Vic: Who'll throw the ball for him? I'll tell you what, come back at me after the Big 12 has produced at least one significant NFL quarterback.

Matt from Atlantic Beach, FL:
Out of curiosity, which of the Jaguars' draft picks from the Del Rio period have you felt the best about?

Vic: I liked the Byron Leftwich pick. The Jaguars needed a young quarterback who would be the future of the franchise and he seemed to fit. I didn't like the Reggie Williams and Matt Jones picks. I never saw Rashean Mathis play but right after the Jaguars picked him, a friend of mine who was a personnel director for another team told me Mathis was their guy in the second round, and that gave me a good feeling about Mathis.

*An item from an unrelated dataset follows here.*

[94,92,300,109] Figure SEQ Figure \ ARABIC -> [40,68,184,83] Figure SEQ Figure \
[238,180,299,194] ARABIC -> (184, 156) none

I liked the Vince Manuwai pick because Manuwai was a big, road-grading guard and picking him told me something about the Jaguars' intentions to run the ball. I liked the Ernest Wilford pick and then, after seeing Wilford in his rookie mini-camp, I realized Wilford was the same guy the Jaguars picked in the first round. That's when the Reggie Williams pick really started to become troubling. I can remember being fond of the Pat Thomas pick. I thought he was going to be a player for them. As I've already said, I was very disappointed with my analysis of what the Jaguars did in the 2008 draft. Trading away all those picks is against my draft beliefs, but I just jumped on the Super Bowl parade and began beating the drum. I've already apologized for that performance.

Greg from Jacksonville:
You said you believe Underwood and Jennings could be "home-run picks." What do you think they need to do to become home-run picks?

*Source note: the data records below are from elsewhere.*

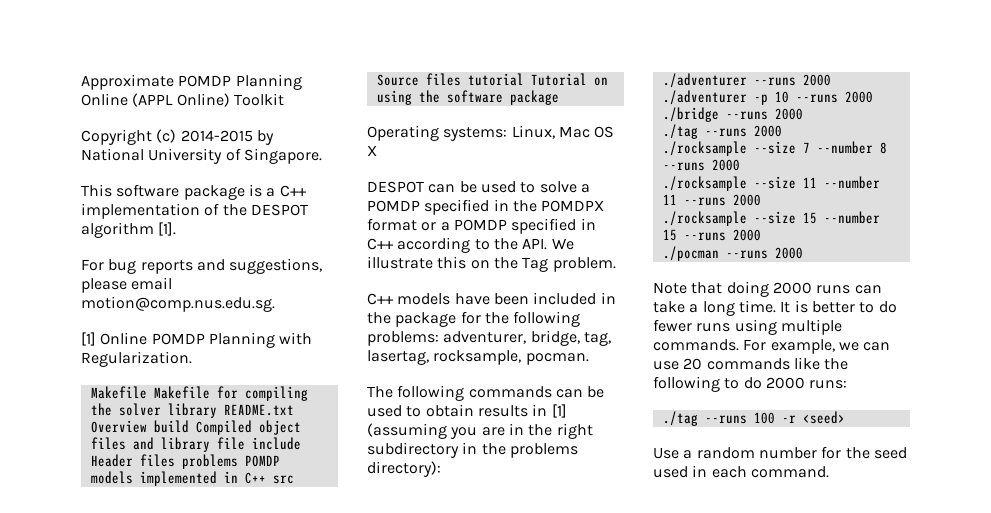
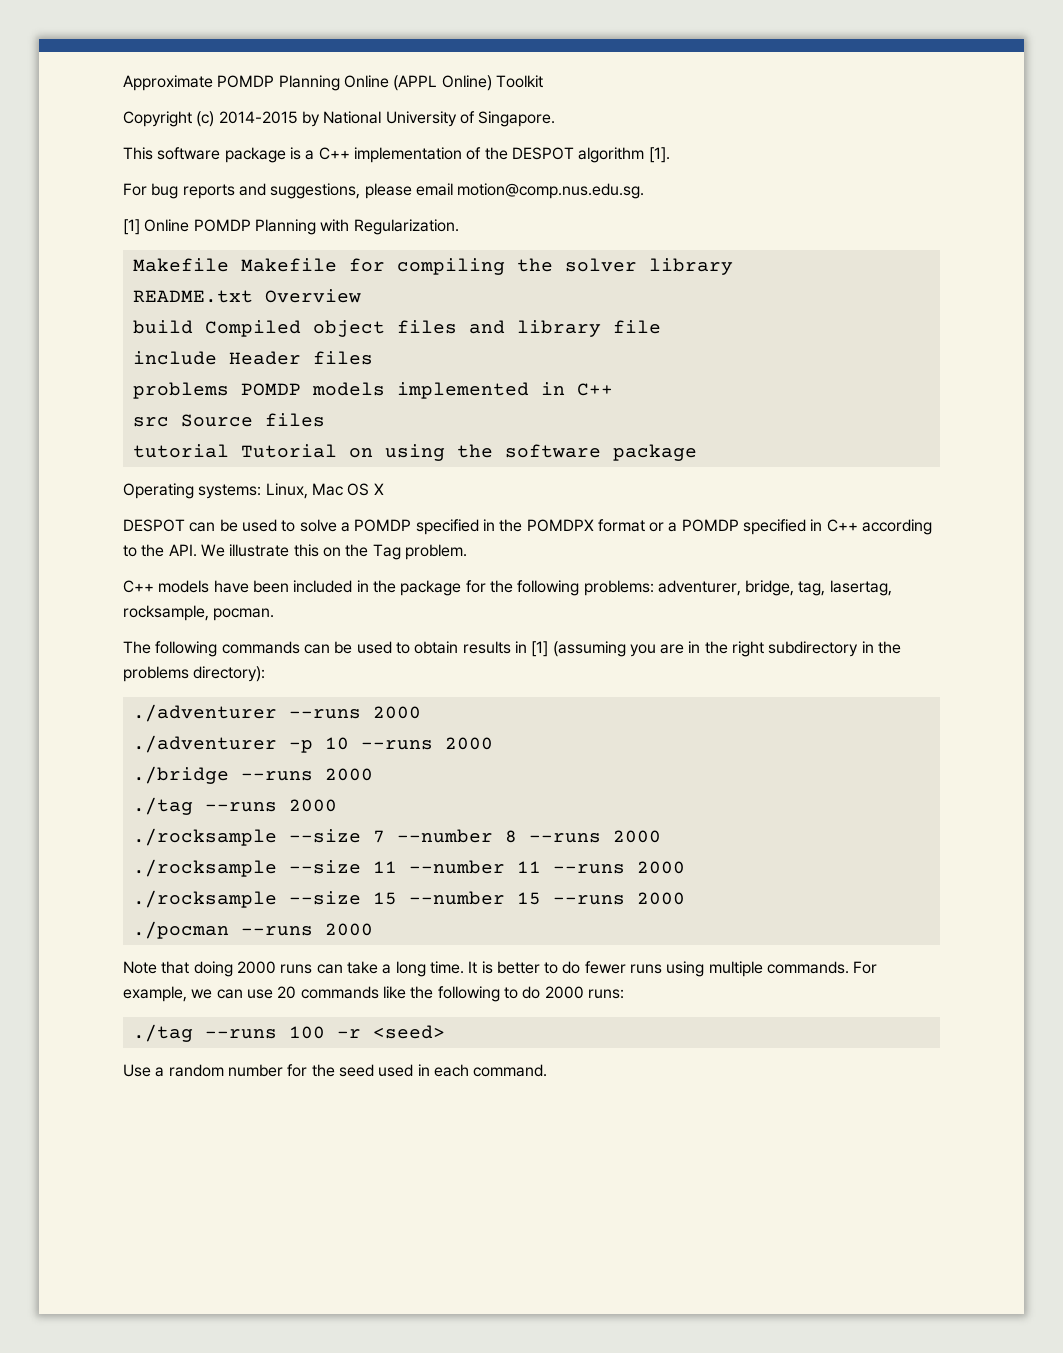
(217, 410) none -> (733, 266) //
(147, 426) none -> (361, 296) //
(245, 443) none -> (661, 327) //
(175, 460) none -> (373, 358) //
(266, 478) none -> (613, 389) //
(461, 79) none -> (325, 420) //

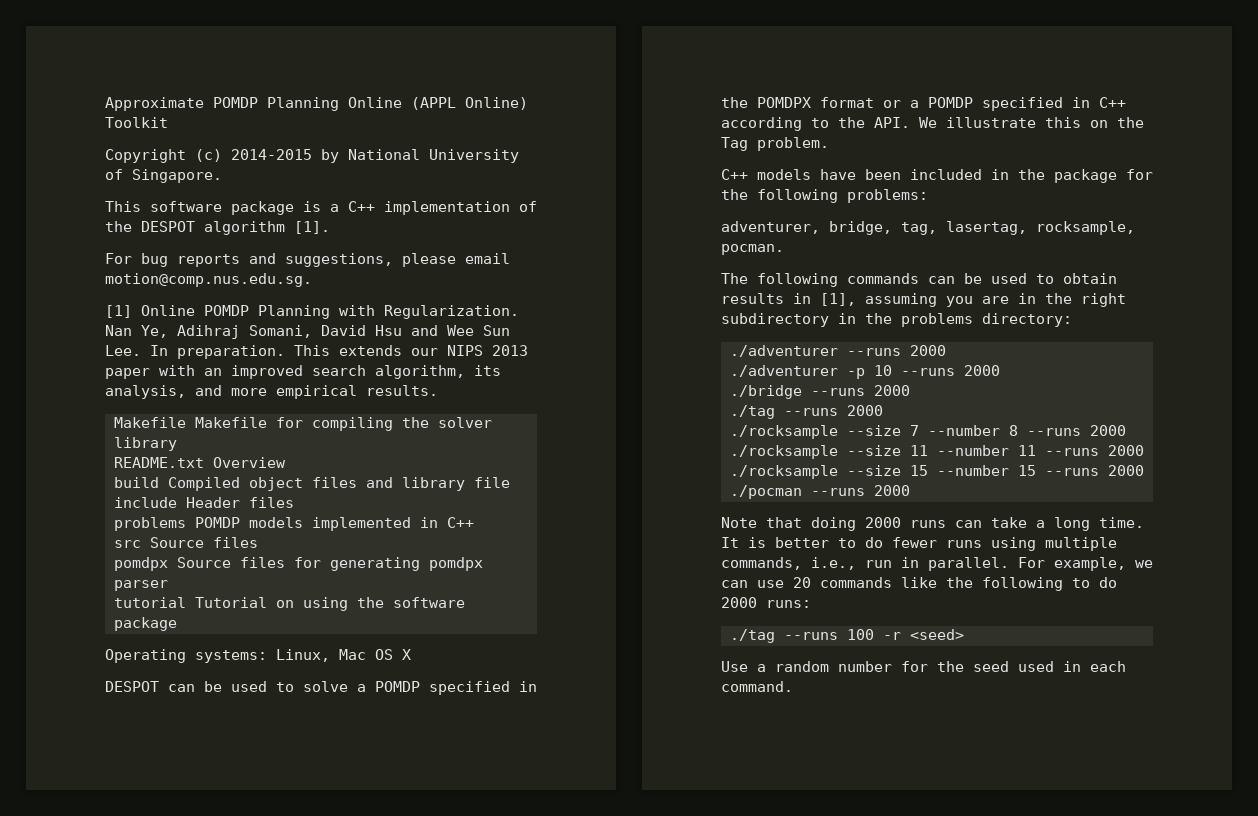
(459, 227) none -> [105,325,510,339] [105,345,528,359] [105,365,501,379] [105,385,438,399] Nan Ye, Adihraj Somani, David Hsu and Wee Sun Lee. In preparation. This extends our NIPS 2013 paper with an improved search algorithm, its analysis, and more empirical results.
(325, 420) none -> [114,557,483,571] [114,580,168,591] // pomdpx Source files for generating pomdpx parser
(654, 588) none -> (928, 196) //
[531,641,626,657] [1] (assuming -> [820,293,937,307] [1], assuming
[193,666,266,682] directory): -> [982,313,1072,327] directory:
[767,961,850,974] commands. -> [721,557,1009,571] commands, i.e., run in parallel.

Vic: When you're picked in the compensatory part of the final round of the draft, you are little more than an undrafted free agent, therefore, expectations aren't high and merely making the roster constitutes an extra-base hit. In my opinion, Rashad Jennings and Tiquan Underwood offer the potential to do more than just make the roster. I believe they offer the potential to be genuine contributors and valued assets. I think Jennings can be a companion back for Maurice Jones-Drew and I think Underwood can be a legit pass-catcher. With his height and leaping ability, I think he can be the red-zone receiver the Jaguars have been trying to find. Who's going to catch the fades? Maybe it'll be Underwood. By the way, has anyone been catching the fades? Anyhow, if Jennings was to become a companion back and if Underwood was to reach the potential I think he has, they would certainly qualify as home-run picks. If you're looking for stats, I'm sorry, I don't do stats. I ascribe to vision and my vision for them is to become valued, contributing members of the Jaguars roster. That's more than you should expect to get in the compensatory part of round seven.